Speight, writing in "Romantic Richmondshire", describes the village as: "The grey, old village of Muker, with its plain little church, stands under the precipitous scars of Kisdon..."

==History==

The church was built in 1580, which makes it rare as an example of an Elizabethan church; not many places of worship were built at this time. Originally, the roof was thatched, being replaced with slate in 1791. It is thought that the tower was shorter when first built, than it is now, being adapted in 1719. Glynne describes the tower as being "wholly devoid of character", the windows as being Perpendicular, and the whole structure as "mean and ugly". The tower measures almost 7 ft 9 in by 7 ft 3 in, with the nave and chancel measuring 68 ft in length, and 22 ft wide.

In the 1890s, some frescoes were revealed underneath the paintwork/whitewash, however, these were deemed worthless and so not kept. Earlier stonework, possibly from the 14th century, is included in the walls of the church, and the original bells in the tower were thought to have been brought up the valley from Ellerton Priory, after the Dissolution. The bells were undated, but their narrow shape indicated a "Medieval date". The church has a variety of stained glass, one of which (the east window) depicts the surrounding countryside, the River Swale and Straw Beck. The church was renovated in 1890, when the west gallery was removed, something which not only made the church smaller, but was also unpopular with local parishioners. The entrance to the church is a via the south door, over which a sundial is affixed.

Besides the church, a grade II listed font is extant, though located in the churchyard, 3 m south of the porch door. It is possibly the original 1580 font.

==Parish and diocese==
The church is located in the parish and benefice of Swaledale with Arkengarthdale, a community of four churches, the other three being St Andrew's Grinton, St Mary's, Arkengarthdale, and Holy Trinity at Low Row. Historically, the church was in the Diocese of Chester, but is now in the Diocese of Leeds.
════
## Problem to solve
In the church passage, what year was the original thatched roof replaced with slate? The lines are separate material, unconnected to the church passage.
════
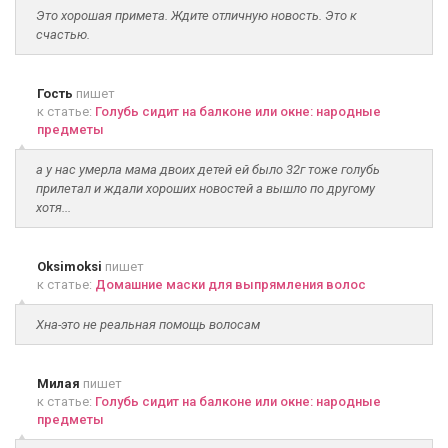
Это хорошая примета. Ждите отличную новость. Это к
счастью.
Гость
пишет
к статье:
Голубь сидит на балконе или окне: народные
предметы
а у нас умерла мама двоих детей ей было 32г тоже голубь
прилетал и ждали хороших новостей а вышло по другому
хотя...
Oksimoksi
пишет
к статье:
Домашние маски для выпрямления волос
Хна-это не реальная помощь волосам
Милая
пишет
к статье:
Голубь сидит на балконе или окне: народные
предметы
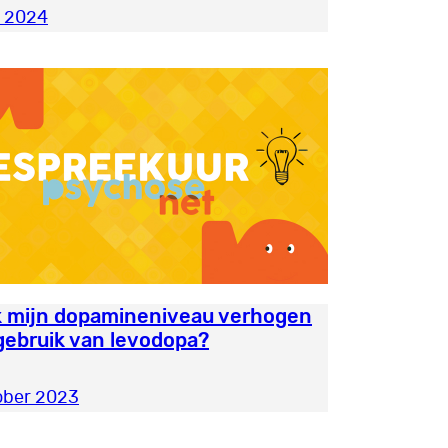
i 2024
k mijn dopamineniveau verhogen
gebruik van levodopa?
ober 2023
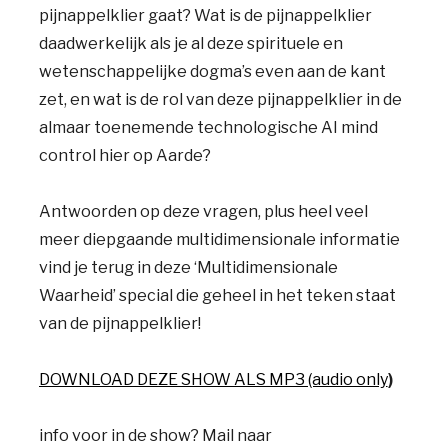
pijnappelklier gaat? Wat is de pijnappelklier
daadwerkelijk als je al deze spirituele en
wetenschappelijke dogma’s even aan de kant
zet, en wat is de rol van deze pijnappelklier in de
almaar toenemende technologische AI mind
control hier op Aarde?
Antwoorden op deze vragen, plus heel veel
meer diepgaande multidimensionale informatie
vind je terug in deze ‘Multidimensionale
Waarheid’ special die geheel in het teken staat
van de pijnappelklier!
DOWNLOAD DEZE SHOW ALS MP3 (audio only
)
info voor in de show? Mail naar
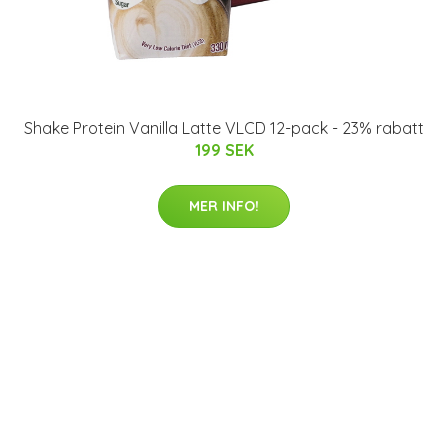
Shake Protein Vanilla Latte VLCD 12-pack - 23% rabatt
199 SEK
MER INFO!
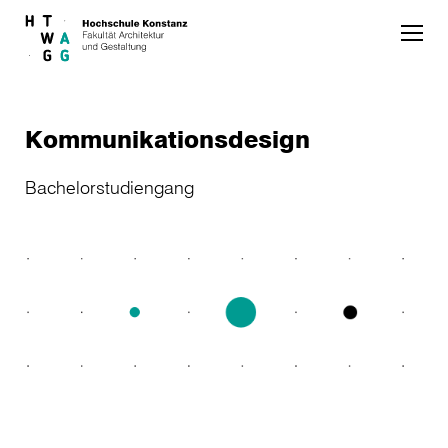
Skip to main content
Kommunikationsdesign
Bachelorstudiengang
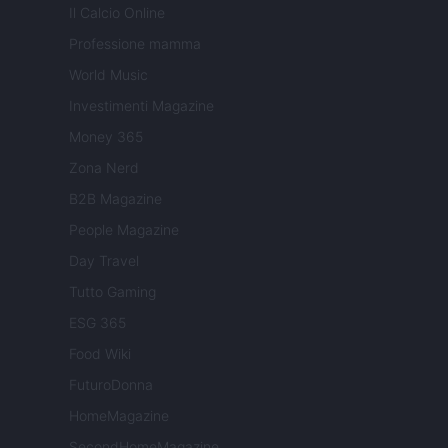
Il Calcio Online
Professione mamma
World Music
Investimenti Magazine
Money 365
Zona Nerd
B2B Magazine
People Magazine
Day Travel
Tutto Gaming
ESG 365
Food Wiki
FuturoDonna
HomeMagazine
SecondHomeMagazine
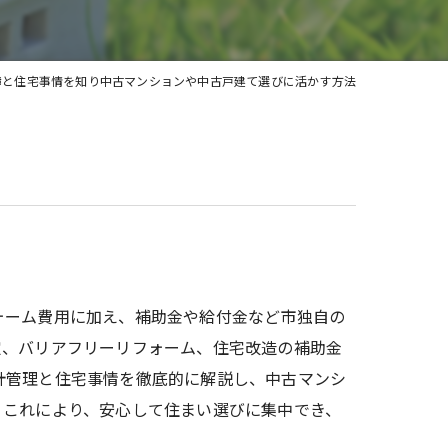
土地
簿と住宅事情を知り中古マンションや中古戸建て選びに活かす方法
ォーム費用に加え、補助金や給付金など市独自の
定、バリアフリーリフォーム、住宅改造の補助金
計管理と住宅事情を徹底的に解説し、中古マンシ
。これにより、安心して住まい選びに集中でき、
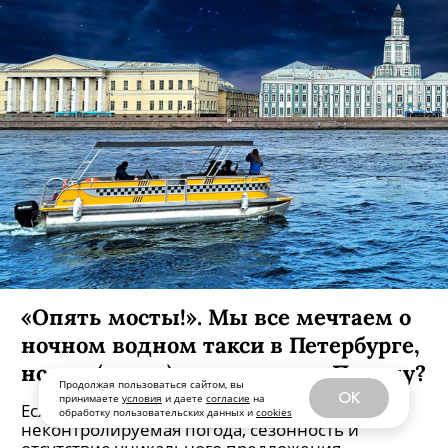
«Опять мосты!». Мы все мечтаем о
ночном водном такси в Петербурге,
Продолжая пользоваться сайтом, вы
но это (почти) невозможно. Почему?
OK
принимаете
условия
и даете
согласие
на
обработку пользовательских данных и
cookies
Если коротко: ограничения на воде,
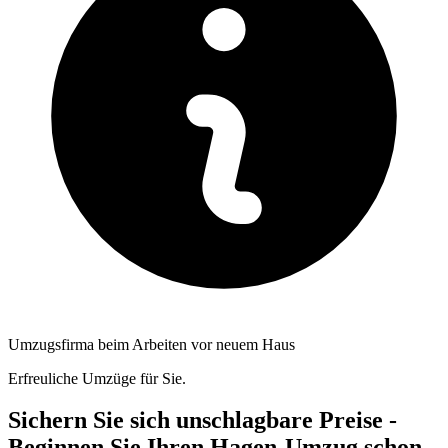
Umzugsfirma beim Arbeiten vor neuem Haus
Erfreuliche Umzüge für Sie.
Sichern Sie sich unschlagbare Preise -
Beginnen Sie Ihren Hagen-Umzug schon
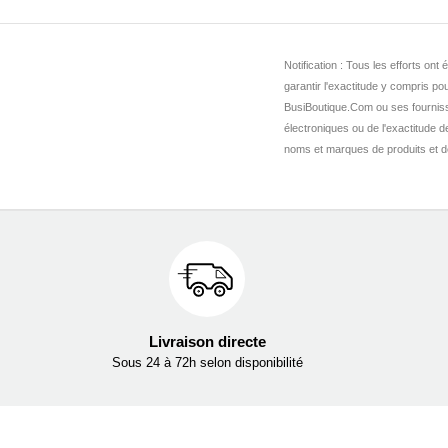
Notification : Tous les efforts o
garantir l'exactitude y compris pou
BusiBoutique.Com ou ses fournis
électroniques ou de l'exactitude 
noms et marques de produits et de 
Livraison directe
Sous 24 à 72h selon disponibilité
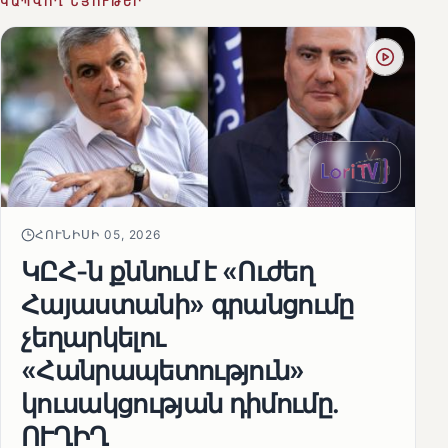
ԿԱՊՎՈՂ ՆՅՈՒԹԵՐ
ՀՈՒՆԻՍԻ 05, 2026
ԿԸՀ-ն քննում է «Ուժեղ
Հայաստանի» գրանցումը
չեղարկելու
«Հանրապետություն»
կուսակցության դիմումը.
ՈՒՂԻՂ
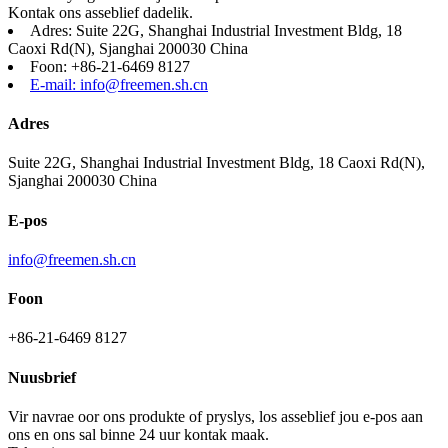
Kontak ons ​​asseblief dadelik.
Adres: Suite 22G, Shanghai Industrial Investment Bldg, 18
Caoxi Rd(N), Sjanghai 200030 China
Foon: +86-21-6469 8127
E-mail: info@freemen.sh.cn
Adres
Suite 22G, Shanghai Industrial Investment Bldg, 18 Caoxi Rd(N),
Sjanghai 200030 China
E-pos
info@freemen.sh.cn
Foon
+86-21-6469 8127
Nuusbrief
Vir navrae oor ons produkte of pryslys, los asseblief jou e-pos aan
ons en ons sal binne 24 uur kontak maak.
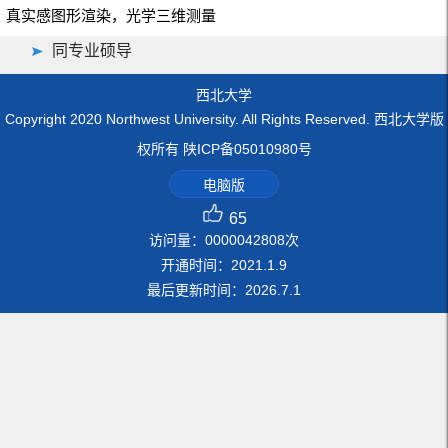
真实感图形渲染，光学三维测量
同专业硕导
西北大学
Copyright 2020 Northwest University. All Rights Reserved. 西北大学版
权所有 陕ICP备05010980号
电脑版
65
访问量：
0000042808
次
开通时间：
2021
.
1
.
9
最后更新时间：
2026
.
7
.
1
════
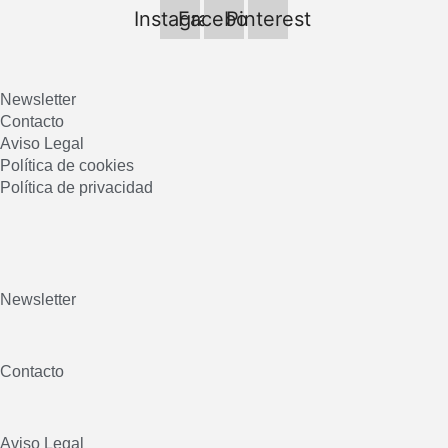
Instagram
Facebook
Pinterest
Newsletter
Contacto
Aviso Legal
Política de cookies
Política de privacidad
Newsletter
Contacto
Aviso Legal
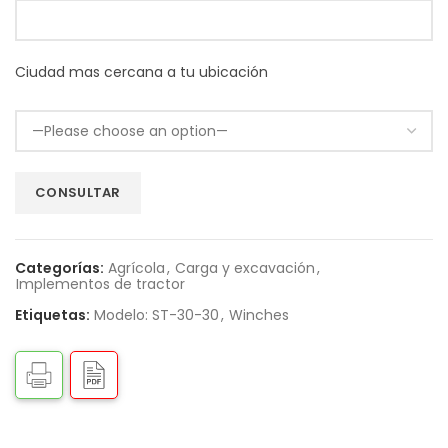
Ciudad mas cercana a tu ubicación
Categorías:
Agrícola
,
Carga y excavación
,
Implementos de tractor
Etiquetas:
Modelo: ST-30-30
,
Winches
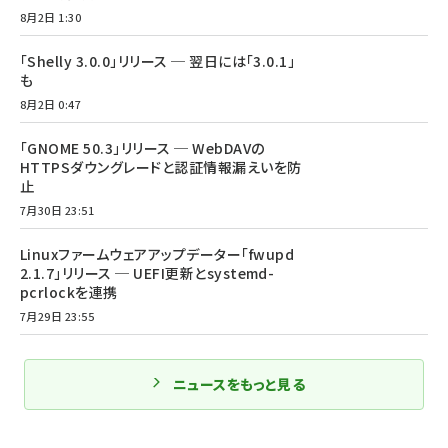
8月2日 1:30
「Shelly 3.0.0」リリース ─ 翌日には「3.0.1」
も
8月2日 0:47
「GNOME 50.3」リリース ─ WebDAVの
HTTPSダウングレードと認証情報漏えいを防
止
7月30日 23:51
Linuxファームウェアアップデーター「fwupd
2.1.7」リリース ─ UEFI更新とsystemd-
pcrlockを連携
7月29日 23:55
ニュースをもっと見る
════
## Answer box
1791